Worth Township is located in northwestern Butler County, along the county's border with Lawrence County. It includes the unincorporated communities of Jacksville and Moores Corners.

Interstate 79 runs north–south through the township, with access from Exit 105 (Pennsylvania Route 108) in the north and Exit 99 (U.S. Route 422) just south of the township border.

Slippery Rock Creek flows through the northern corner of the township, and Muddy Creek forms the township's southern boundary. The creek is impounded to form Lake Arthur, which is surrounded by Moraine State Park, a recreational area.

According to the United States Census Bureau, the township has a total area of 65.3 sqkm, of which 62.8 sqkm is land and 2.5 sqkm, or 3.89%, is water.

==Demographics==

As of the 2000 census, there were 1,331 people, 473 households, and 377 families residing in the township.

The population density was 54.9 PD/sqmi. There were 543 housing units at an average density of 22.4/sq mi (8.6/km^{2}).

The racial makeup of the township was 98.27% White, 0.53% Asian, 0.38% from other races, and 0.83% from two or more races. Hispanic or Latino of any race were 0.53% of the population.

There were 473 households, out of which 38.3% had children under the age of eighteen living with them; 70.4% were married couples living together, 7.0% had a female householder with no husband present, and 20.1% were non-families. 16.5% of all households were made up of individuals, and 5.9% had someone living alone who was sixty-five years of age or older.

The average household size was 2.79 and the average family size was 3.16.

Within the township, the population was spread out, with 26.6% of residents who were under the age of eighteen, 7.0% who were aged eighteen to twenty-four, 31.3% who were aged twenty-five to forty-four, 24.7% who were aged forty-five to sixty-four, and 10.4% who were sixty-five years of age or older. The median age was thirty-eight years.

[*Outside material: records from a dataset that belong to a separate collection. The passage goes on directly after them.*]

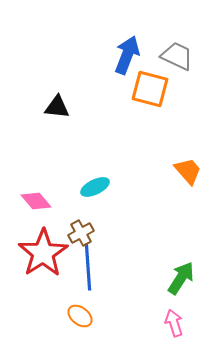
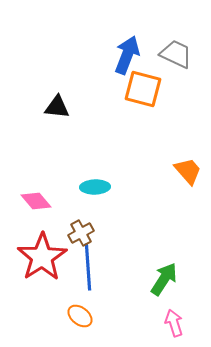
gray trapezoid: moved 1 px left, 2 px up
orange square: moved 7 px left
cyan ellipse: rotated 24 degrees clockwise
red star: moved 1 px left, 4 px down
green arrow: moved 17 px left, 1 px down
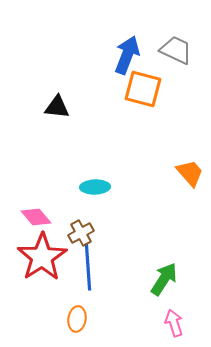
gray trapezoid: moved 4 px up
orange trapezoid: moved 2 px right, 2 px down
pink diamond: moved 16 px down
orange ellipse: moved 3 px left, 3 px down; rotated 60 degrees clockwise
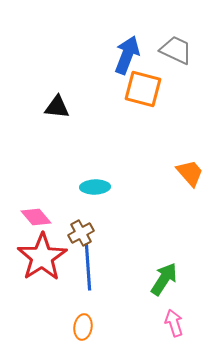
orange ellipse: moved 6 px right, 8 px down
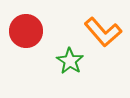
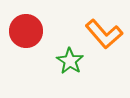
orange L-shape: moved 1 px right, 2 px down
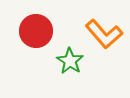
red circle: moved 10 px right
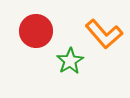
green star: rotated 8 degrees clockwise
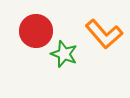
green star: moved 6 px left, 7 px up; rotated 20 degrees counterclockwise
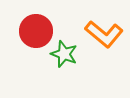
orange L-shape: rotated 9 degrees counterclockwise
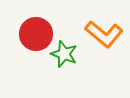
red circle: moved 3 px down
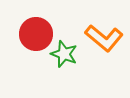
orange L-shape: moved 4 px down
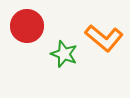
red circle: moved 9 px left, 8 px up
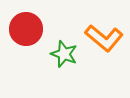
red circle: moved 1 px left, 3 px down
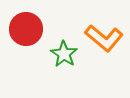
green star: rotated 12 degrees clockwise
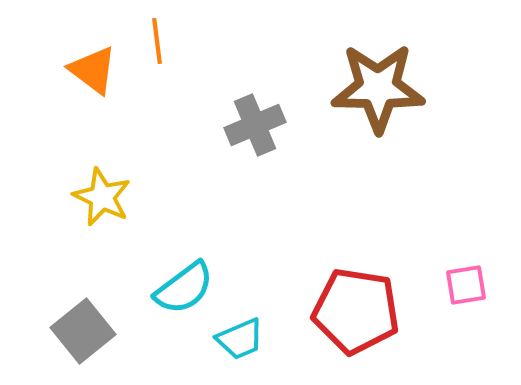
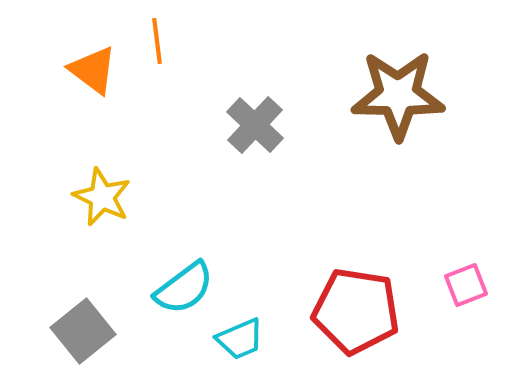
brown star: moved 20 px right, 7 px down
gray cross: rotated 24 degrees counterclockwise
pink square: rotated 12 degrees counterclockwise
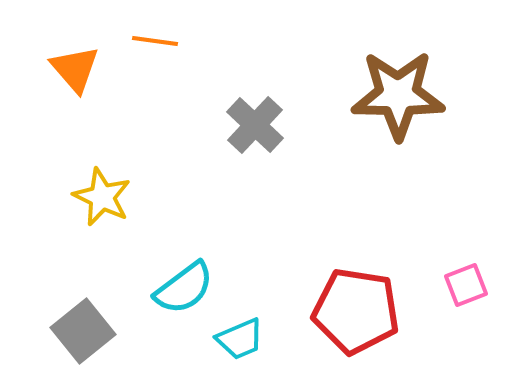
orange line: moved 2 px left; rotated 75 degrees counterclockwise
orange triangle: moved 18 px left, 1 px up; rotated 12 degrees clockwise
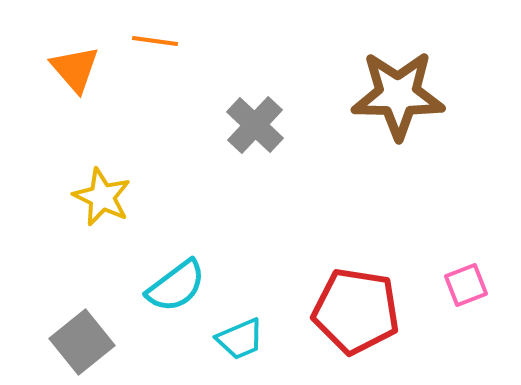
cyan semicircle: moved 8 px left, 2 px up
gray square: moved 1 px left, 11 px down
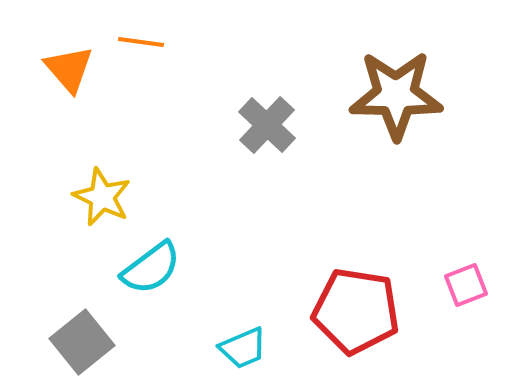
orange line: moved 14 px left, 1 px down
orange triangle: moved 6 px left
brown star: moved 2 px left
gray cross: moved 12 px right
cyan semicircle: moved 25 px left, 18 px up
cyan trapezoid: moved 3 px right, 9 px down
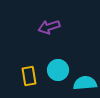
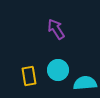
purple arrow: moved 7 px right, 2 px down; rotated 75 degrees clockwise
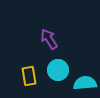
purple arrow: moved 7 px left, 10 px down
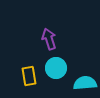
purple arrow: rotated 15 degrees clockwise
cyan circle: moved 2 px left, 2 px up
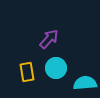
purple arrow: rotated 60 degrees clockwise
yellow rectangle: moved 2 px left, 4 px up
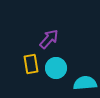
yellow rectangle: moved 4 px right, 8 px up
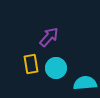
purple arrow: moved 2 px up
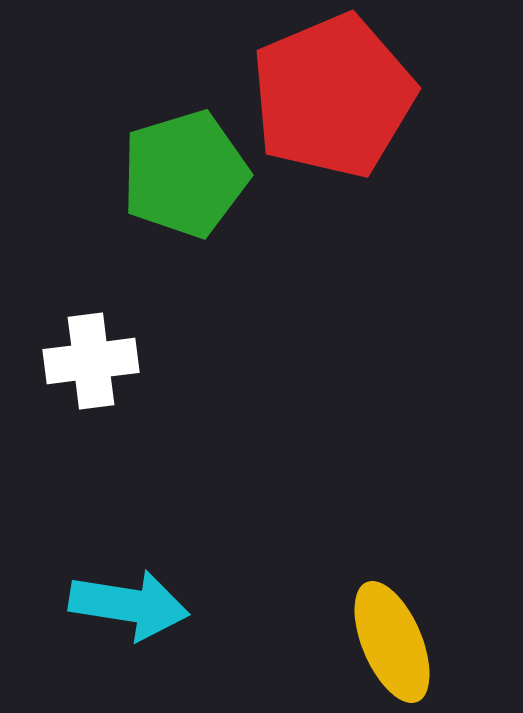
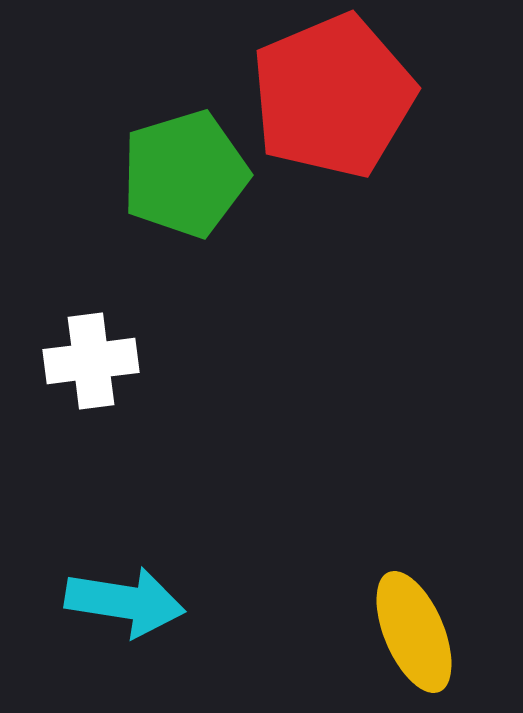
cyan arrow: moved 4 px left, 3 px up
yellow ellipse: moved 22 px right, 10 px up
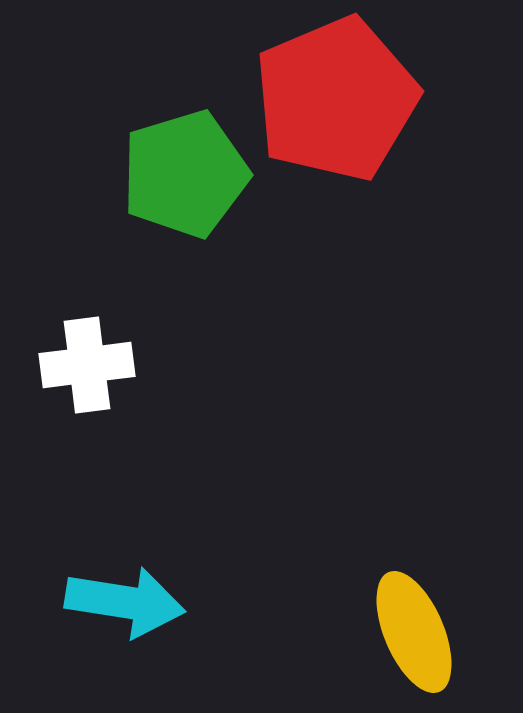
red pentagon: moved 3 px right, 3 px down
white cross: moved 4 px left, 4 px down
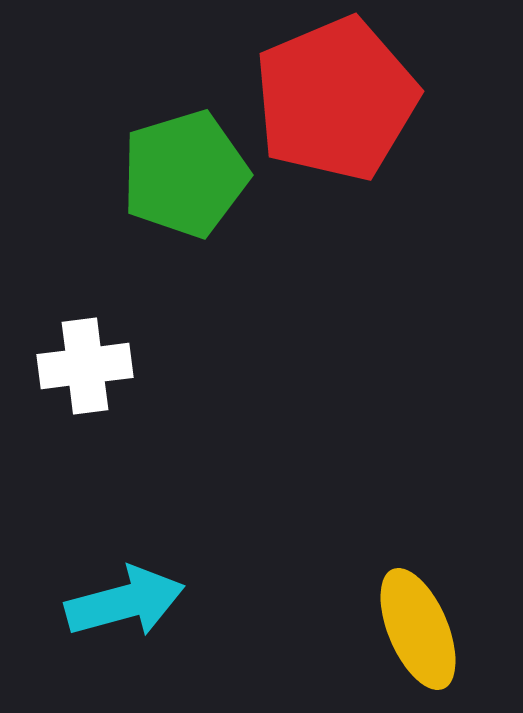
white cross: moved 2 px left, 1 px down
cyan arrow: rotated 24 degrees counterclockwise
yellow ellipse: moved 4 px right, 3 px up
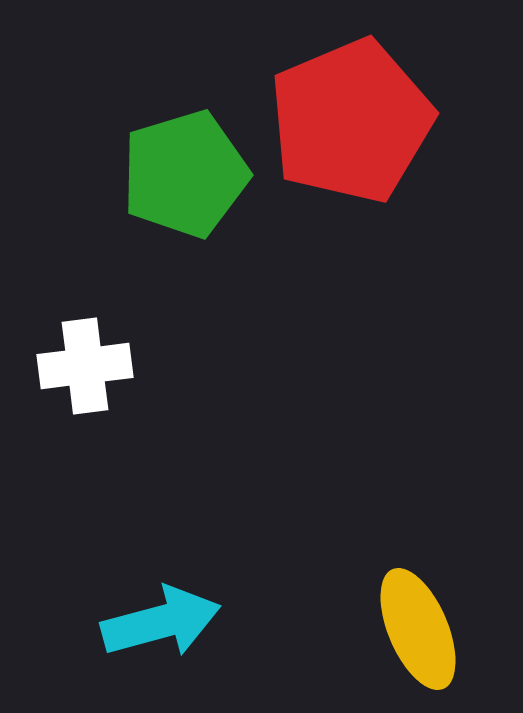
red pentagon: moved 15 px right, 22 px down
cyan arrow: moved 36 px right, 20 px down
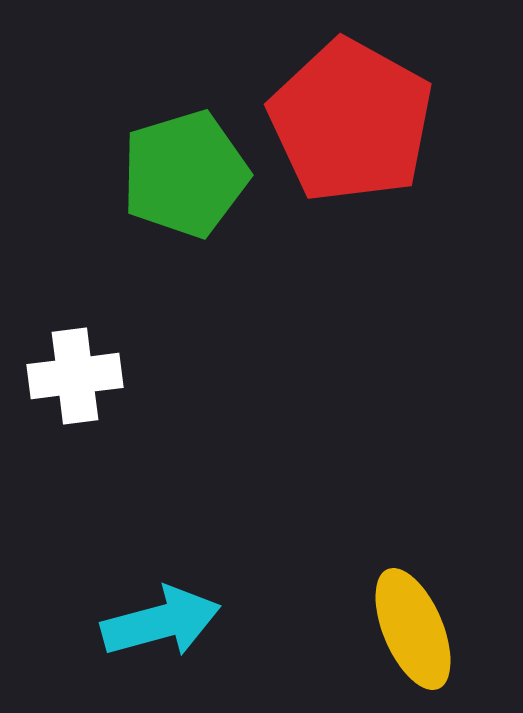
red pentagon: rotated 20 degrees counterclockwise
white cross: moved 10 px left, 10 px down
yellow ellipse: moved 5 px left
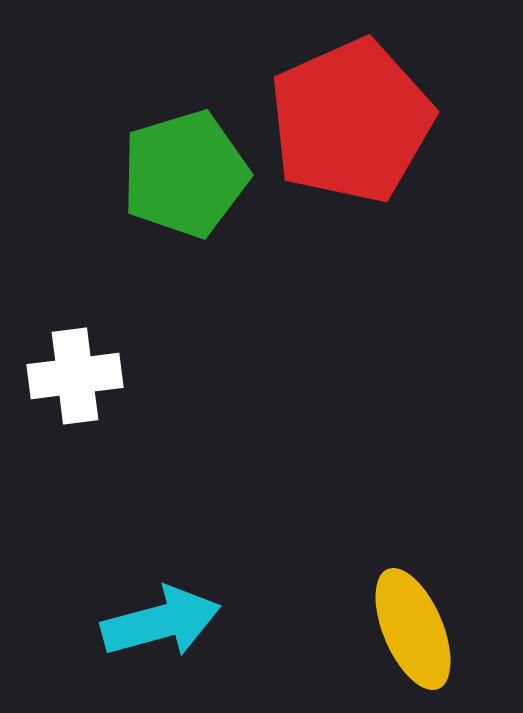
red pentagon: rotated 19 degrees clockwise
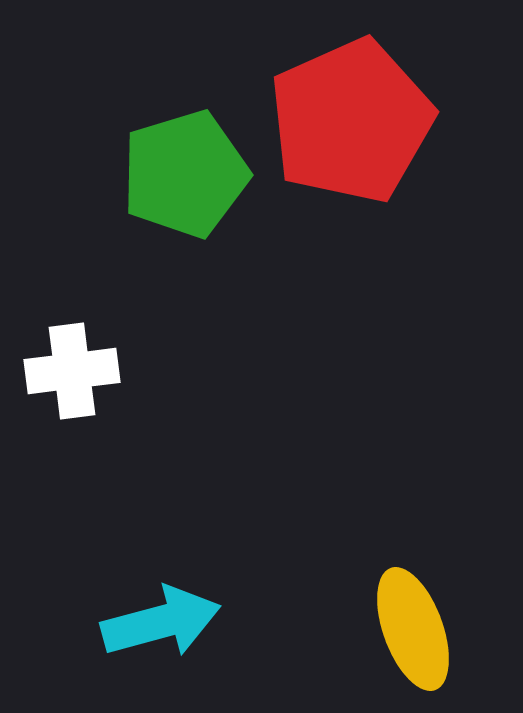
white cross: moved 3 px left, 5 px up
yellow ellipse: rotated 3 degrees clockwise
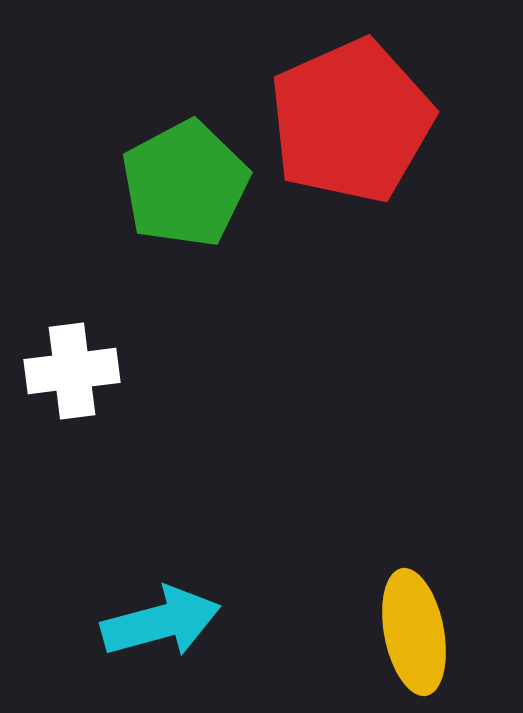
green pentagon: moved 10 px down; rotated 11 degrees counterclockwise
yellow ellipse: moved 1 px right, 3 px down; rotated 9 degrees clockwise
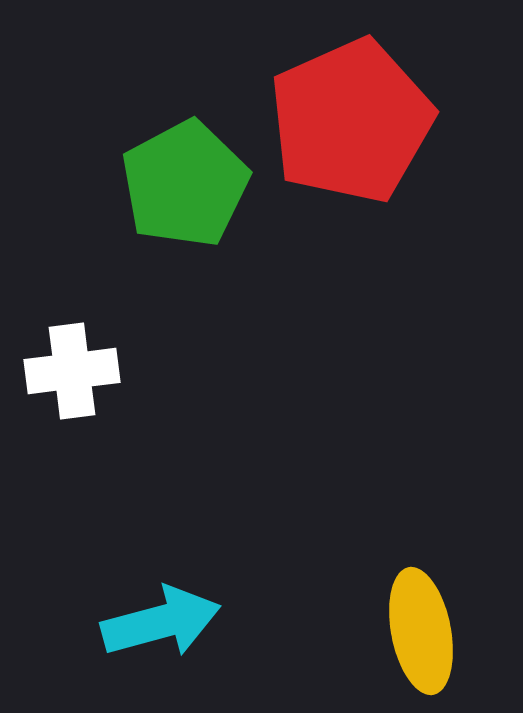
yellow ellipse: moved 7 px right, 1 px up
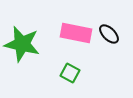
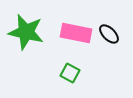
green star: moved 4 px right, 12 px up
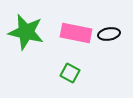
black ellipse: rotated 55 degrees counterclockwise
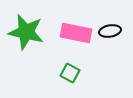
black ellipse: moved 1 px right, 3 px up
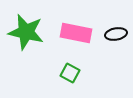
black ellipse: moved 6 px right, 3 px down
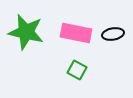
black ellipse: moved 3 px left
green square: moved 7 px right, 3 px up
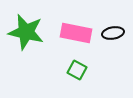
black ellipse: moved 1 px up
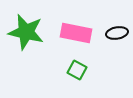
black ellipse: moved 4 px right
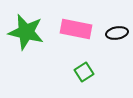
pink rectangle: moved 4 px up
green square: moved 7 px right, 2 px down; rotated 30 degrees clockwise
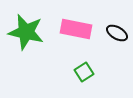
black ellipse: rotated 40 degrees clockwise
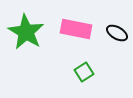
green star: rotated 18 degrees clockwise
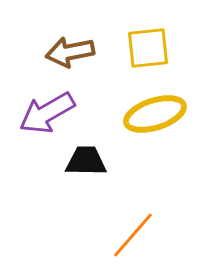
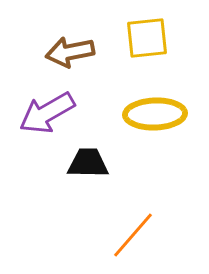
yellow square: moved 1 px left, 10 px up
yellow ellipse: rotated 16 degrees clockwise
black trapezoid: moved 2 px right, 2 px down
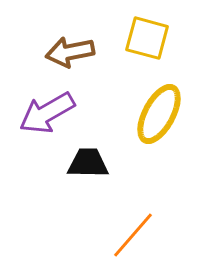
yellow square: rotated 21 degrees clockwise
yellow ellipse: moved 4 px right; rotated 60 degrees counterclockwise
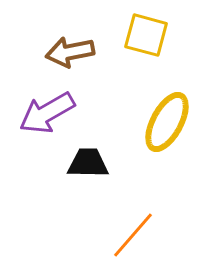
yellow square: moved 1 px left, 3 px up
yellow ellipse: moved 8 px right, 8 px down
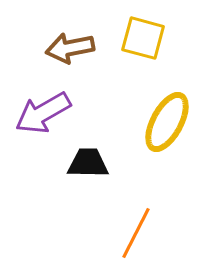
yellow square: moved 3 px left, 3 px down
brown arrow: moved 4 px up
purple arrow: moved 4 px left
orange line: moved 3 px right, 2 px up; rotated 14 degrees counterclockwise
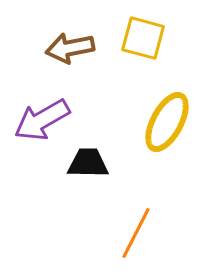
purple arrow: moved 1 px left, 7 px down
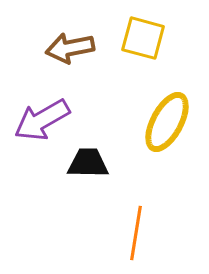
orange line: rotated 18 degrees counterclockwise
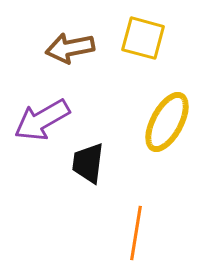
black trapezoid: rotated 84 degrees counterclockwise
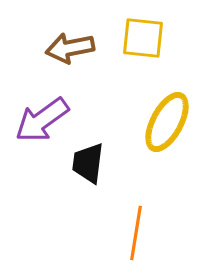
yellow square: rotated 9 degrees counterclockwise
purple arrow: rotated 6 degrees counterclockwise
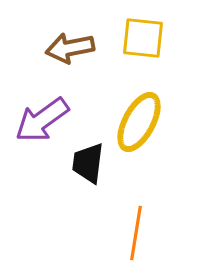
yellow ellipse: moved 28 px left
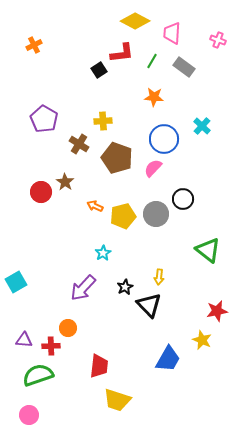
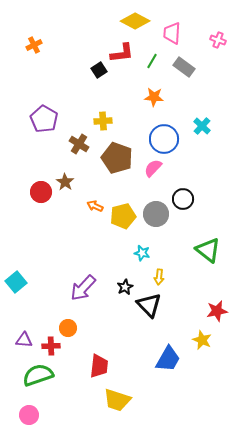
cyan star: moved 39 px right; rotated 28 degrees counterclockwise
cyan square: rotated 10 degrees counterclockwise
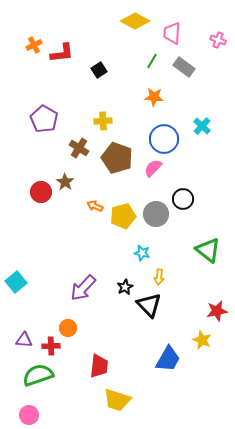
red L-shape: moved 60 px left
brown cross: moved 4 px down
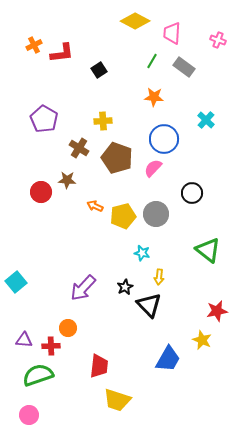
cyan cross: moved 4 px right, 6 px up
brown star: moved 2 px right, 2 px up; rotated 30 degrees counterclockwise
black circle: moved 9 px right, 6 px up
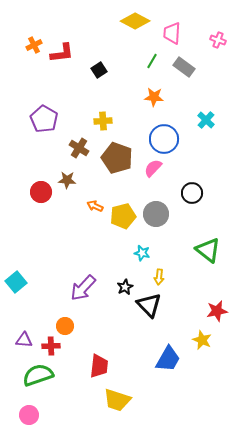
orange circle: moved 3 px left, 2 px up
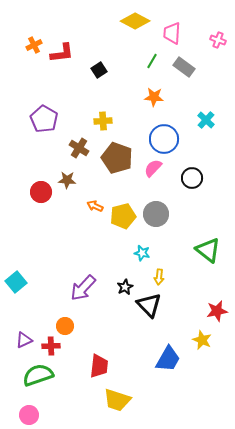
black circle: moved 15 px up
purple triangle: rotated 30 degrees counterclockwise
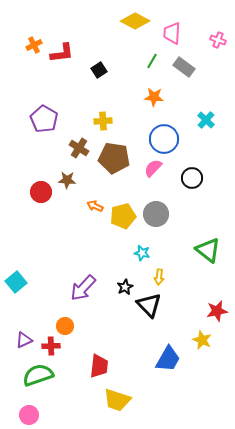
brown pentagon: moved 3 px left; rotated 12 degrees counterclockwise
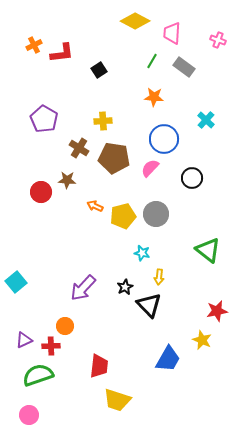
pink semicircle: moved 3 px left
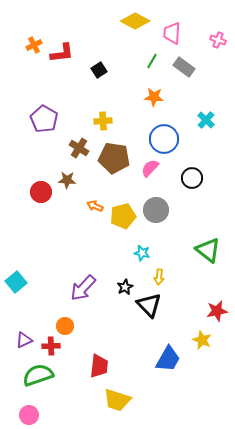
gray circle: moved 4 px up
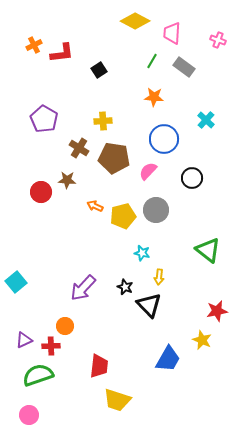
pink semicircle: moved 2 px left, 3 px down
black star: rotated 21 degrees counterclockwise
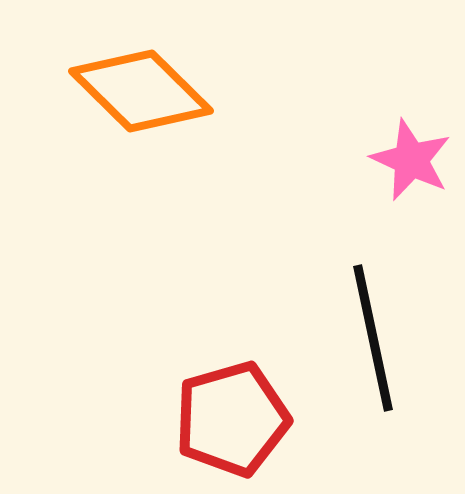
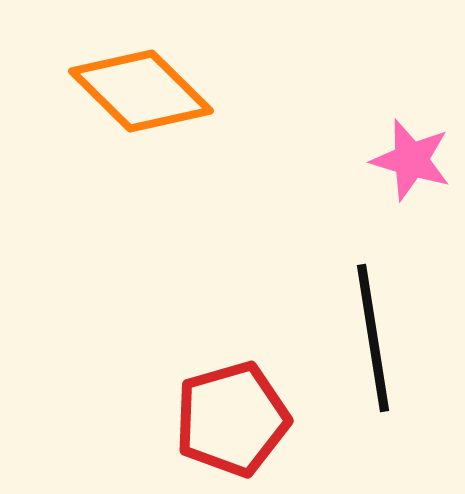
pink star: rotated 8 degrees counterclockwise
black line: rotated 3 degrees clockwise
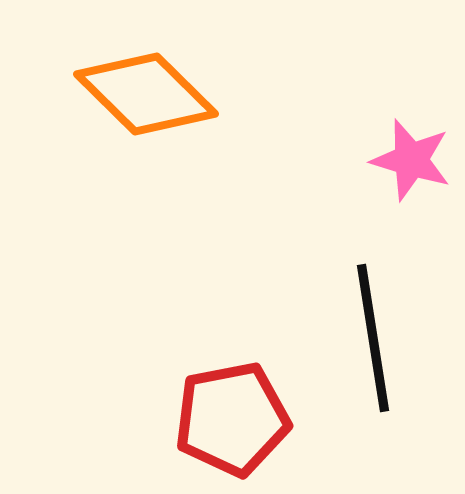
orange diamond: moved 5 px right, 3 px down
red pentagon: rotated 5 degrees clockwise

For every one hundred females there were 94.6 males. For every one hundred females who were aged eighteen or older, there were 99.0 males.

The median income for a household in the township was $40,724, and the median income for a family was $47,891. Males had a median income of $35,417 compared with that of $23,864 for females.

The per capita income for the township was $17,324.

Approximately 6.0% of families and 9.7% of the population were living below the poverty line, including 12.5% of those who were under the age of eighteen and 8.8% of those who were aged sixty-five or older.

Historical population
| Census | Pop. | Note | %± |
| 2010 | 1,416 |  | — |
| 2020 | 1,398 |  | −1.3% |
| 2022 (est.) | 1,372 |  | −1.9% |
U.S. Decennial Census

==Culture==
Coopers Lake Campground in the township is the site of the annual Pennsic War, a medieval camping event.